PAGE TEXT:
───
Authors
Yi Zeng, Zhenkun Huang, Jiliang Qiu, Guifang Yuan, Shaoru Liu, Jianxing Zhang, Liang Qiao, Zongfeng Wu, Dinglan Zuo, Shanshan Huang, Yu Li, Yichuan Yuan, Wei He, Binkui Li, Yunfei Yuan, Chenwei Wang, Yi Niu
Published in
Cancer research. Jun 18, 2026. Epub Jun 18, 2026.
Abstract
The development of therapy resistance compromises the long-term efficacy of lenvatinib in advanced hepatocellular carcinoma (HCC), highlighting the need to characterize the molecular drivers of resistance. Through integrated multi-omics analysis combining genome-wide CRISPR screening, transcriptomics, and proteomics, we identified HSPA6 as a critical driver of lenvatinib resistance. HSPA6 was consistently upregulated in resistant cell lines and patient tumors, and high expression correlated with poor treatment response and survival. HSPA6 recruited the deubiquitinase USP9X to stabilize the antioxidant enzyme TXNRD1, thereby suppressing lenvatinib-induced ferroptosis. Furthermore, HSPA6 underwent drug-enhanced liquid-liquid phase separation through its IDR1 domain, facilitating the assembly of biomolecular condensates that reinforce TXNRD1 stability and ferroptosis resistance. Leveraging these insights, canagliflozin, an FDA-approved SGLT2 inhibitor, was repurposed as a direct HSPA6-targeting compound that disrupted this resistance axis, restored ferroptosis sensitivity, and synergized with lenvatinib in patient-derived models. This work unveils a dynamic, condensate-driven mechanism of drug resistance and offers a readily translatable strategy to overcome lenvatinib resistance in HCC.
───
Collected data entries:
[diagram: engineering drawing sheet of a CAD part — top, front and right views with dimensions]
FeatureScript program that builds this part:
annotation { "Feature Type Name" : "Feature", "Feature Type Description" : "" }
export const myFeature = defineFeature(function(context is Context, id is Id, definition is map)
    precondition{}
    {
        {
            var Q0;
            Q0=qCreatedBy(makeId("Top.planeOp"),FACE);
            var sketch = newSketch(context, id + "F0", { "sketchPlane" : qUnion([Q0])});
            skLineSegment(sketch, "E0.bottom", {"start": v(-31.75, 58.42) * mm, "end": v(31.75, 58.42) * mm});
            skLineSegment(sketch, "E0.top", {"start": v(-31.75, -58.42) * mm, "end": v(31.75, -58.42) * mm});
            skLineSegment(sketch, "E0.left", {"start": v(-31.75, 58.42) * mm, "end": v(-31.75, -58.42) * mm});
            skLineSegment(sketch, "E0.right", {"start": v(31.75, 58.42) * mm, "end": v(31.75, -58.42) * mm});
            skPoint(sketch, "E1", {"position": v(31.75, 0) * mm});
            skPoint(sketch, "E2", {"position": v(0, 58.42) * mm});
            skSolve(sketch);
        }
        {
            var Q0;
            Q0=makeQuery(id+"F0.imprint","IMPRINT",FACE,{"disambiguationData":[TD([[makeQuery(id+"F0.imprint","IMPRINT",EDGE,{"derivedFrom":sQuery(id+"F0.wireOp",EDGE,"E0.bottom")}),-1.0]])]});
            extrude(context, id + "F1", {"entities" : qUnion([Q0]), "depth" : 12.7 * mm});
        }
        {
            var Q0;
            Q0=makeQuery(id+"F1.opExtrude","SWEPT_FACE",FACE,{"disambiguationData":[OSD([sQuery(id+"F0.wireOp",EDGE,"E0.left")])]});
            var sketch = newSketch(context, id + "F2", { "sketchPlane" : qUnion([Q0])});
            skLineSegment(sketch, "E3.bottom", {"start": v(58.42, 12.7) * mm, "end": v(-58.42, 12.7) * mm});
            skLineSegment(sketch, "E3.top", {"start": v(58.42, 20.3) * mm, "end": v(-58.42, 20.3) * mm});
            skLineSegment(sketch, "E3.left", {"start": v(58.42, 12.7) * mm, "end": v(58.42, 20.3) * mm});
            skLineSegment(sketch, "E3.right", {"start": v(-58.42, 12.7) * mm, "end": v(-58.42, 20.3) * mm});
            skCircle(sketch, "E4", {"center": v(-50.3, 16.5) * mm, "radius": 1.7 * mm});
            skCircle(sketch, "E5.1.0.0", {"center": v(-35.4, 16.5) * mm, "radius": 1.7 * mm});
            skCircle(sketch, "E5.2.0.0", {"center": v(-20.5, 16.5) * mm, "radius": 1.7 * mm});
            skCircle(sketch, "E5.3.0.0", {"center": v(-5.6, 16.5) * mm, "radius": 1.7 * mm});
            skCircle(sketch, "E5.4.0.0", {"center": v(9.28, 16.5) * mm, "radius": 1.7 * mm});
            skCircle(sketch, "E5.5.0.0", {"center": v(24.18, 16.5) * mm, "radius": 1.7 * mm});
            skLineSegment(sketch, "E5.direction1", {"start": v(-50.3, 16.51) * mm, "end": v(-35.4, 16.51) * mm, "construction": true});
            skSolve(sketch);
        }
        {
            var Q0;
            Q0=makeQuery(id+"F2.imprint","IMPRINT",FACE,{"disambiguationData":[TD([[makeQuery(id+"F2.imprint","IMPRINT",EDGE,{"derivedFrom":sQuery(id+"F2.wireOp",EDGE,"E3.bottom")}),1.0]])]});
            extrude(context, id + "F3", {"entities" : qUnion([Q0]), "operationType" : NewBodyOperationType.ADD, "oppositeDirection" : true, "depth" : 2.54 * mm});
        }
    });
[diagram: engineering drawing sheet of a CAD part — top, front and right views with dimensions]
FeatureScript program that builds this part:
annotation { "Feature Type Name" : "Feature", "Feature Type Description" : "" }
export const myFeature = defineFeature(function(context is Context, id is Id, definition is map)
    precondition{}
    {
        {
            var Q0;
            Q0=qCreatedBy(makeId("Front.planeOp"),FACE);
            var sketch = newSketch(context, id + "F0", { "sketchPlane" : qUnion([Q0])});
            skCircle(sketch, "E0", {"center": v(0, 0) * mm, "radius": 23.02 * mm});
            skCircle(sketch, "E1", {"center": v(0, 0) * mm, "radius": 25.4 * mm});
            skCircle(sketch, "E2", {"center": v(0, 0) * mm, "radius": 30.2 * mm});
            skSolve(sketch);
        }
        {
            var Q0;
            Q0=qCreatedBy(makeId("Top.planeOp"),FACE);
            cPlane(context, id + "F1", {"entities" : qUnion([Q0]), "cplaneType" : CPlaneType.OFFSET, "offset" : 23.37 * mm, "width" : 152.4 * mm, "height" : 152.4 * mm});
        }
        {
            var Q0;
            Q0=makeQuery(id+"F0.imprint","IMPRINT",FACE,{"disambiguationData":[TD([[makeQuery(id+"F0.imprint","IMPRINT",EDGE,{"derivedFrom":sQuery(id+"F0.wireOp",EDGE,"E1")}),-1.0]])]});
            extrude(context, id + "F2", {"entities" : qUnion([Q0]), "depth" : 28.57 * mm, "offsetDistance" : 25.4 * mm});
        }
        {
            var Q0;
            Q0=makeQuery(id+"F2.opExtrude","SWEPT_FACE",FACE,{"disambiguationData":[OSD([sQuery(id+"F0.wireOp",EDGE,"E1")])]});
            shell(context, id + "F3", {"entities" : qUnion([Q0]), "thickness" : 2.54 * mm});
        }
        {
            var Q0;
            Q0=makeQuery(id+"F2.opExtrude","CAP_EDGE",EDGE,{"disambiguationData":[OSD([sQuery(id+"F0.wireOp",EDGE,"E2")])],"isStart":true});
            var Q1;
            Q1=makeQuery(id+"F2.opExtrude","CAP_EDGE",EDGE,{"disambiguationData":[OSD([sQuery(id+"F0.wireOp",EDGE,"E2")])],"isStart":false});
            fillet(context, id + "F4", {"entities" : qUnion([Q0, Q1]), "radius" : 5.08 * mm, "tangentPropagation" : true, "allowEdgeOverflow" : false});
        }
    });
───
WORK ORDER:
According to the abstract on lenvatinib resistance, which enzyme does HSPA6 recruit to stabilize TXNRD1? The records were drawn from a different source than the text.

RESULT:
The deubiquitinase USP9X.